I am thus looking at the Governor’s veto of House Bill 1228 and trying to figure out if doing the people’s business or taking a whack at us Lefties.

HB 1228 offered tax refunds for the construction of big wind farms (building costs over $50 million) and environmental upgrades at big power plants (300 megawatts or more). This bill was the compromise that kept House Republicans from pressing a scheme that would have negated the upcoming referendum on Governor Daugaard’s larger economic development tax refund program.

Governor Daugaard cited that referral in his veto message, saying the Legislature should not monkey with big corporate tax refunds until the voters have made clear via Referred Law 14 their will on such economic development policies. The Governor also nodded to fairness for smaller wind energy projects: he cites a proposed 20-megawatt wind farm that evidently wouldn’t meet the $50-million threshold for the tax refund.

On the fiscally wonky side, Governor Daugaard brands HB 1228 unacceptable in its lack of a fiscal note.
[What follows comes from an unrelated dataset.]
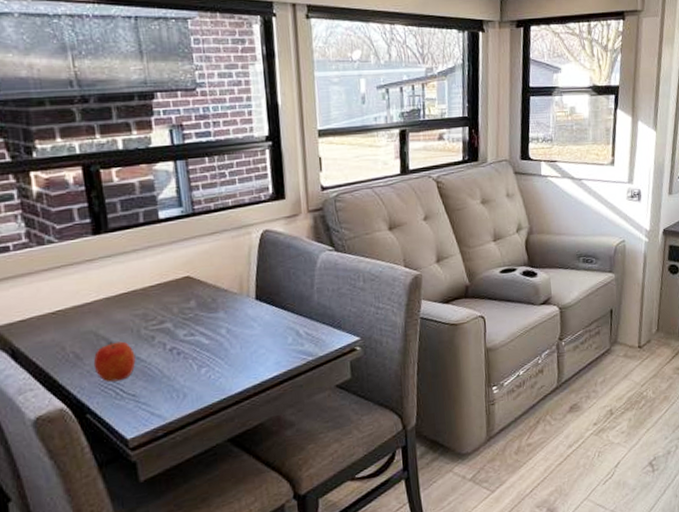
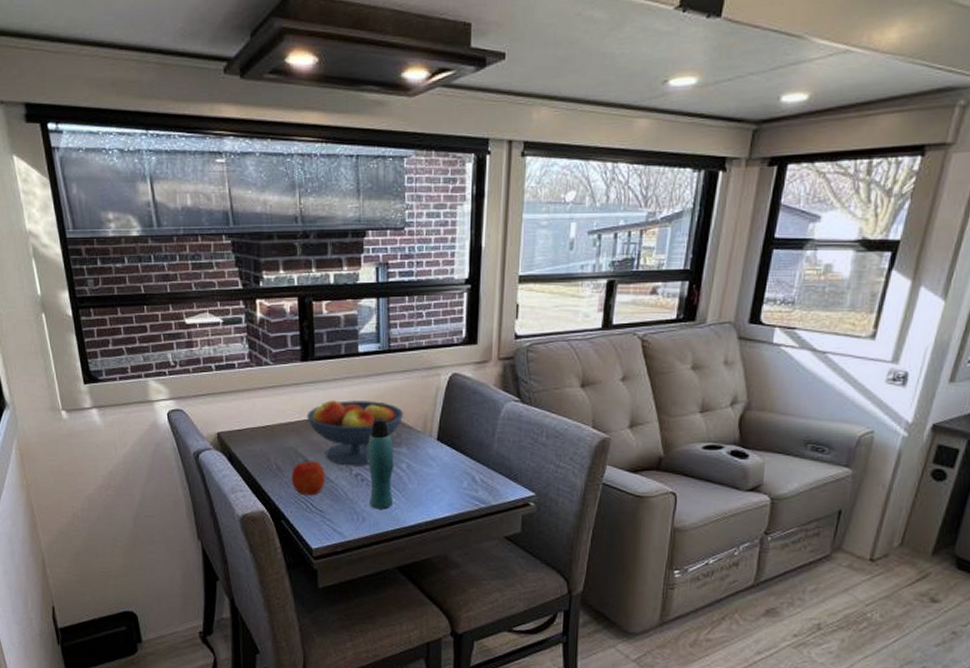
fruit bowl: none [105,267,218,341] -> present [306,400,404,466]
bottle: none [180,284,216,382] -> present [368,417,394,510]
He sees HB 1228 sending millions of dollars out of state to ratepayers getting electricty from the Big Stone power plant in northeast South Dakota. He also complains that the bill was a “continuous appropriation,” not a tax break, and thus should have been passed by a two-thirds vote rather than a simple majority (which is all HB 1228 got in the Senate). The Governor’s veto means HB 1228 will need a two-thirds vote tomorrow to survive.

The Governor offers rational reasons for his veto. I am again relieved to see that he will respect the referendum process, even when he’s “disgusted” by it. But is the Governor’s referendum respect an excuse to take a swipe at the green priorities of the Dems who referred the Governor’s corporate welfare plan? And can we count on the Governor to stand up for fairness for small-scale renewable energy producers with policies like net-metering?

The Governor’s fiscal argument also smells just a little bit. There is only one fiscal note posted for the 2011 Legislative session, and that fiscal note is not for the Governor’s large project refund plan (2011′s HB 1230). The Governor also signed all sorts of bills this year that had no fiscal note. He supported modifying his own education reform bill this session to avoid a two-thirds new-appropriations vote, even though his HB 1234 supposedly obligates the state to invest $15 million more a year in teachers. Is that a “continuous appropriation”?

I admit that my suspicion of the Daugaard agenda may have me stretching for quibbles. On pure policy consistency, we may do better to follow the principle of the veto of HB 1228 across our economic policies: require all businesses to pay their fair share of taxes, regardless of size, industry, or closed-door wheeling and dealing with the likes of Russ Olson.

But let’s see what you think of this veto, dear readers… and let’s see what our legislators say tomorrow during Veto Day in Pierre.